Do you feel good about your relationship or do you find yourself making excuses for your partner’s behavior more times than you’d like to admit?
Do you gush to your friends about how well your spouse treats you or get advice from them about why he treats you so poorly?
Every couple has disagreements or may say something hurtful every once in a while, but this should not be the baseline of your relationship. Your spouse should make you feel good about yourself. They should support and respect you.
You should have fun together. In fact, you should feel on top of the world when you’re with them.
If you’re thinking your relationship couldn’t sound farther from the above paragraph, then you may be dating a mean person.
Here are 8 telltale signs that your relationship is growing toxic and what you should do about it:
1. You fight all the time
Every relationship has its ups and downs.
Every couple has the occasional fight or goes through bouts where they’re not getting along great. This is normal. There are even times when healthy couples break each other’s trust and have to work on building their relationship back up.
But these should be rare occasions, not everyday events.
Do you feel more like you’re on a terrifying roller coaster than in a partnership with your best friend? Do you feel trapped in a relationship that’s full of constant arguing or does your spouse freeze you out more than you’d like to admit?
If so, odds are you’re dating a mean person.
2. They’re selfish
A healthy relationship is all about giving.
You give your time, energy, and your heart to someone else. Their concerns are your concerns. You have their best interest at heart, always. These are behaviors of a couple in love.

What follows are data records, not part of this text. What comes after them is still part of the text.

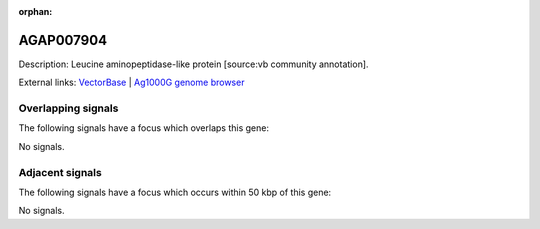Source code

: :orphan:

AGAP007904
=============





Description: Leucine aminopeptidase-like protein [source:vb community annotation].

External links:
`VectorBase <https://www.vectorbase.org/Anopheles_gambiae/Gene/Summary?g=AGAP007904>`_ |
`Ag1000G genome browser <https://www.malariagen.net/apps/ag1000g/phase1-AR3/index.html?genome_region=3R:2605246-2607179#genomebrowser>`_

Overlapping signals
-------------------

The following signals have a focus which overlaps this gene:



No signals.



Adjacent signals
----------------

The following signals have a focus which occurs within 50 kbp of this gene:



No signals.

On the other hand, someone who is selfish only thinks about what’s best for themselves. You may be dating a mean, selfish person if they:
- Never want to hang out with your friends
- Refuse to see your family, even on special occasions
- Always put their needs before yours
- Are unable to admit when they are wrong
- Often make you feel like your emotions or hurt feelings are not legitimate.
3. They are a bad friend
It’s normal to lay down the gossip with your partner every once in a while, but if you find your spouse is constantly trash talking their closest friends and family members, take this as a giant red flag.
How often does your spouse spread harmful gossip? Do they seem to relish the downfalls or misfortunes of their friends? Do they put a lot of stake in appearance or go out of their way to badmouth somebody?
Talking bad about someone else is often a sign of personal insecurities. Even so, putting down other people is a definite sign that you’re dating a jerk.
4. They are just plain mean
Mean people have very little empathy for others.
They aren’t able to connect with them on an emotional level or understand things from others’ points of view.
More than that, they don’t want to broaden their minds. They stubbornly stick to their own points of view without any consideration for others.
A mean spouse may not have much guilt over wrongdoings. They may be unfaithful and think nothing of lying to you.
They may even use you for sex, money, or opportunities.
5. You feel empty in their company
If you’re wondering whether you are dating a mean person, consider this. A healthy relationship should make you feel:
- And it should be fun
On the other hand, an unhealthy relationship will make you feel:
- Unequal in the relationship
- A dip in self-esteem
- An imbalance of love
Furthermore, studies show that victimization in a relationship can lead to higher rates of depression and suicidal behavior.
If you feel hollow and empty when you are around your spouse, take it as a sign that you aren’t getting what you need out of your relationship. In fact, you probably get the exact opposite of what you need.
6. You have a gut feeling
Always, always, always trust your instincts. If your gut is telling you that something in your relationship isn’t right, then it probably isn’t.
When you are dating a mean person, it can often leave you feeling unhinged or unstable in your life.
You will feel bipolar, with your emotions going from high highs to low depressions in the flip of a switch.
If you’re constantly questioning your relationship, wondering if you should stay, or have a stinking suspicious that your relationship wasn’t meant to be – follow your nose.
7. They have a bad attitude
Communication is the key to lasting, happy relationships. Its how couple’s problem solve, get to know one another on a deeper level and develop a romantic friendship.
One sign that you are dating a mean person is if your partner refuses to communicate with you.
They will probably be obstinate or outright hostile if you try and talk to them about something they did that hurt or bothered you.
A mean person will not apologize, has no interest in understanding your perspective, and is more likely to use an argument as an excuse to belittle you rather than solve the issue at hand.
8. You’re constantly making excuses for them
Do you find yourself uttering such phrases as “He didn’t mean that, he’s just not feeling very well tonight” or “She’s having a hard time with her family, she didn’t mean to take it out on me” when talking about your spouse?
If you find yourself constantly making excuses for their bad behavior, it might be time to admit that you’re not dating a good person.
Relationships are supposed to be fun. They should build you up, not tear you down. If you are dating a mean person, it’s time to take a stand for yourself.
If your relationship has turned toxic and you’re not sure how to get out of it, call the National Domestic Violence Hotline at 1−800−799−7233 or text them at 1−800−787−3224.